Cowgill, D.F.; Fares, Stephen J.; Ong, Markus D.; Arslan, Ilke A.; Tran, Kim T.; Sartor, George B.; Stewart, Kenneth D.; Cliff, Miles; Robinson, David R.; McCarty, Kevin F.; Luo, Weifang L.; Smugeresky, J.E.

Nano-structured palladium is examined as a tritium storage material with the potential to release beta-decay-generated helium at the generation rate, thereby mitigating the aging effects produced by enlarging He bubbles. Helium retention in proposed structures is modeled by adapting the Sandia Bubble Evolution model to nano-dimensional material. The model shows that even with ligament dimensions of 6-12 nm, elevated temperatures will be required for low He retention. Two nanomaterial synthesis pathways were explored: de-alloying and surfactant templating.
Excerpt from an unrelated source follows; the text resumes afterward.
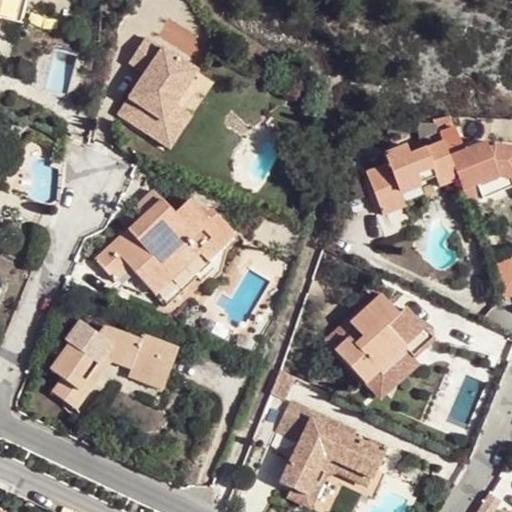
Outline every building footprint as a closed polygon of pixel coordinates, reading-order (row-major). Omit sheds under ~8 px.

For de-alloying, PdAg alloys with piranha etchants appeared likely to generate the desired morphology with some additional development effort. Nano-structured 50 nm Pd particles with 2-3 nm pores were successfully produced by surfactant templating using PdCl salts and an oligo(ethylene oxide) hexadecyl ether surfactant. Tests were performed on this material to investigate processes for removing residual pore fluids and to examine the thermal stability of pores. A tritium manifold was fabricated to measure the early He release behavior of this and Pd black material and is installed in the Tritium Science Station glove box at LLNL. Pressure-composition isotherms and particle sizes of a commercial Pd black were measured.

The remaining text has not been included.